Dobey was surprised that Bonnie hadn't immediately checked the most obvious place, and said, "He's with Hutch."

"How can he be? He was sedated!"

"Trust me." Dobey said, then hung up the phone, grabbing his suit jacket and once more heading for the hospital. He didn't bother with Starsky's room, by passing it and heading for the elevators, and the isolation ward.

When he got there Bonnie stood leaning in the doorway, her arms crossed, her head leaning against the jamb. Starsky, capable of sleeping almost anywhere, had found a way to get comfortable in a wheelchair and was sleeping at the foot of his partner's bed.

Dobey leaned against the opposite side of the jamb, a knowing, weary smile on his face.

Bonnie watched him then sighed, "We're just going to have to put them together, aren't we?"

Dobey nodded. "I'll be going out of town for a day or two. I can make you a list of ways to keep the both of them happy and in one spot, if you like?"

Bonnie sighed. "They're like children. Or pets."

Dobey snorted. "Only when they're hurtin'. The rest of the time they're holy terrors." Dobey slipped his arm around Bonnie's shoulders and gave her a supportive squeeze. "You keep them together, they'll turn out alright."

"When will you be back?"

"In a few days. Try to keep Bay City Memorial standing til then."

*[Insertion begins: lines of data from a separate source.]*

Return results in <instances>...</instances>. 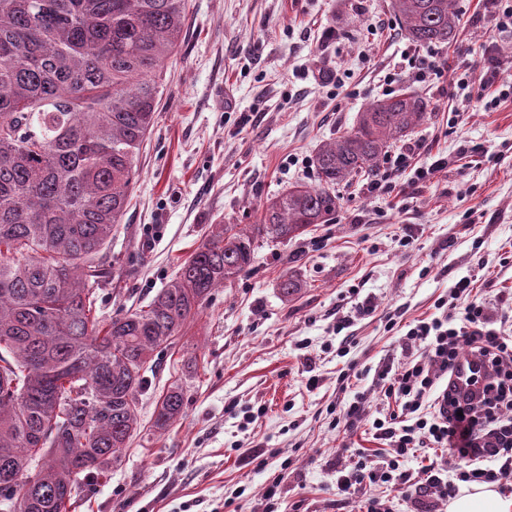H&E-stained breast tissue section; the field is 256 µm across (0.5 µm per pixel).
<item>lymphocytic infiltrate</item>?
I'll use <instances>...</instances> for the list:
<instances>
[{"label":"lymphocytic infiltrate","instance_id":"1","mask_svg":"<svg viewBox=\"0 0 512 512\" xmlns=\"http://www.w3.org/2000/svg\"><path fill=\"white\" fill-rule=\"evenodd\" d=\"M471 278L457 280L451 288L452 304L441 316L415 321L401 338L407 359L400 371L384 365L378 372L380 389L394 398L397 408L373 427L387 441L391 460L381 470L358 465L336 479L340 493L381 482L400 487L411 483L399 461L410 452L432 446L449 459L474 462L468 478L493 480L485 460L512 453V337L493 329L484 300L473 297ZM425 346L419 358L413 351ZM483 358L490 371L483 388L460 396L453 374L461 350Z\"/></svg>","mask_w":512,"mask_h":512}]
</instances>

Bonnie took a deep breath and nodded, not entirely sure she could. She sighed, knowing what could be done about it in the meantime. She asked Dobey if he could watch the two while she went to arrange for a second bed.

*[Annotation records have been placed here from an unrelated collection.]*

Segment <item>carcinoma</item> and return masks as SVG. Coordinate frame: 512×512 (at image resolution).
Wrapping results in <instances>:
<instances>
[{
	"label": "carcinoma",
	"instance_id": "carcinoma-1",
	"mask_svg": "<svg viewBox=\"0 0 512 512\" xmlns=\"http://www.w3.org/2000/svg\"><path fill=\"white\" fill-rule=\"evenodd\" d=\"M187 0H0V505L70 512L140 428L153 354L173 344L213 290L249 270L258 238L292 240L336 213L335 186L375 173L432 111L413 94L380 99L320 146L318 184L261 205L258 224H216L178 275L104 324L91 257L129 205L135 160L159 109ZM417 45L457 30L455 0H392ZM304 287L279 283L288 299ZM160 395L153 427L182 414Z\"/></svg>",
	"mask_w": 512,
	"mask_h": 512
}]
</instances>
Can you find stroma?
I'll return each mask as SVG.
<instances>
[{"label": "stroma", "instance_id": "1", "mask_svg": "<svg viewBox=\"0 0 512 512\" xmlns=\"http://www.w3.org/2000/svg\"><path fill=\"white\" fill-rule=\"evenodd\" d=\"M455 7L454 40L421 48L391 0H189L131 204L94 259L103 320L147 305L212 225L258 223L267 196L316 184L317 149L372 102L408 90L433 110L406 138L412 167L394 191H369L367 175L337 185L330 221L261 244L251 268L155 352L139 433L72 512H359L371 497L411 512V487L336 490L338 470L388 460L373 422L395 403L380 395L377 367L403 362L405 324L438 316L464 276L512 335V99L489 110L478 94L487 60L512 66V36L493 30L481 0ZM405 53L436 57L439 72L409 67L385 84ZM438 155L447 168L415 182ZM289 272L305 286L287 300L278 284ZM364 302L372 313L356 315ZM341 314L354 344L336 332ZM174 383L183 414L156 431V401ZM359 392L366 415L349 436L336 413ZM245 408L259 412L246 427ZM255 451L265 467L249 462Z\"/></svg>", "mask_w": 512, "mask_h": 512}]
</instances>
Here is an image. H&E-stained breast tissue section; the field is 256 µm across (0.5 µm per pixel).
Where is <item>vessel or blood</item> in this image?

It took Bonnie, Starsky's surgeon, two orderlies and Captain Dobey to convince the hospital director and Dr. Dean that moving Starsky in with Hutch would be in the best interest of all concerned. The previous two days were convincing enough on their own, but once Dobey and Bonnie started listing other incidents from other hospitals going back years, Director Chidester put his hands up and conceded the point.

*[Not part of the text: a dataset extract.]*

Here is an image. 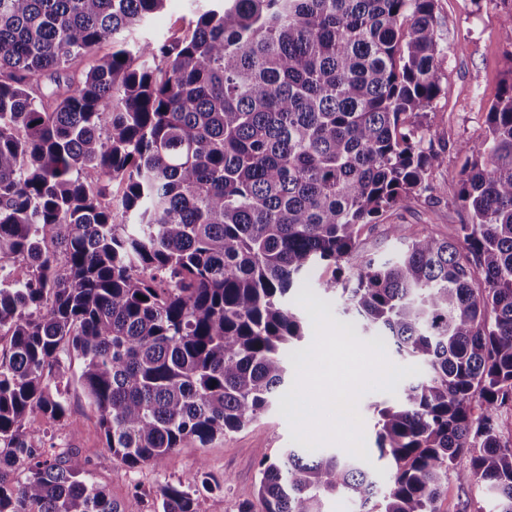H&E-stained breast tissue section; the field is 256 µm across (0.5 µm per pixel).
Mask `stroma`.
<instances>
[{"label":"stroma","mask_w":512,"mask_h":512,"mask_svg":"<svg viewBox=\"0 0 512 512\" xmlns=\"http://www.w3.org/2000/svg\"><path fill=\"white\" fill-rule=\"evenodd\" d=\"M195 6V0H166L147 21L145 35L160 40L181 35ZM511 11L512 0H436V30L442 43L449 46L442 64L449 93L436 102L428 121L438 134L435 145L444 149L446 163L430 177V190L411 208L387 216V223L429 224L444 233L449 225L465 220L466 213L457 201L454 176L460 161L454 144L463 139L479 142L486 112L512 68V58L507 55L512 49V31L501 23L503 15ZM80 370L79 359L68 361V418L51 422L37 416L26 421L25 429L56 450L78 451L89 461L94 481L106 485L114 499L126 500L131 488H138V512H162L161 487L184 479L201 462L217 486L200 497V512H239L244 503L256 498L260 462L294 445L289 424L275 406L254 424L226 433L206 447L178 449L163 466L127 468L105 449L99 414L78 381Z\"/></svg>","instance_id":"35a3bbf8"}]
</instances>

Before Dobey went home that evening, to the reluctant astonishment of each of the medical professionals working with the two men, both were showing marked improvement within hours of being in the same room together. Starsky was less restless, sleeping without sedation, and Hutch no longer experienced the strange spikes in heart rate and temperature. It made no medical sense, but putting the two together had been the final part of the puzzle.


Before Dobey left he made a mistake. Returning to his car, after the frantic, rush to the hospital, he'd noticed the camera still sitting on his passenger seat. He rewound the film canister, ejected it and sat in his car with half-a-roll of used film and what turned out to be Starsky's camera.

The camera had been in the GTO that his men had used for a partial stakeout at the library. It was possible that there was evidence on the film that might help seal up the case. With that in mind, Dobey tucked the film into his pocket and, when he returned to the station, asked that the film be developed, and the photos and negatives be placed into evidence.

He was preoccupied with the preparations for his short trip out to Indiana, and didn't think about the one comment he should never have made. He should never have told the developer that the person behind the shutter had been Detective Starsky.

Dobey was focused on other things. He had to make hotel arrangements, plane ticket arrangements, rental arrangements and all of it had to be approved by the department. He only had a few days so he had to make sure each of the people he wanted to interview would be there, and that the Columbus, Indiana police department had the equipment he would need to properly collect and preserve any evidence he came across.

His flight back would be landing only a few hours before Officer Logan's burial, and he had agreed to be one of the men carrying the coffin. Edith would meet him at the church, his blues in hand, she promised, and if all went well Dobey could finish his week out with a bail hearing and a deposition.

Clare would be in jail, arraigned until trial and his men could focus on recovery. A long, arduous, hope filled recovery.

That was how Dobey left things when Edith kissed him goodbye at the airport.

It was not how Bay City was when he returned.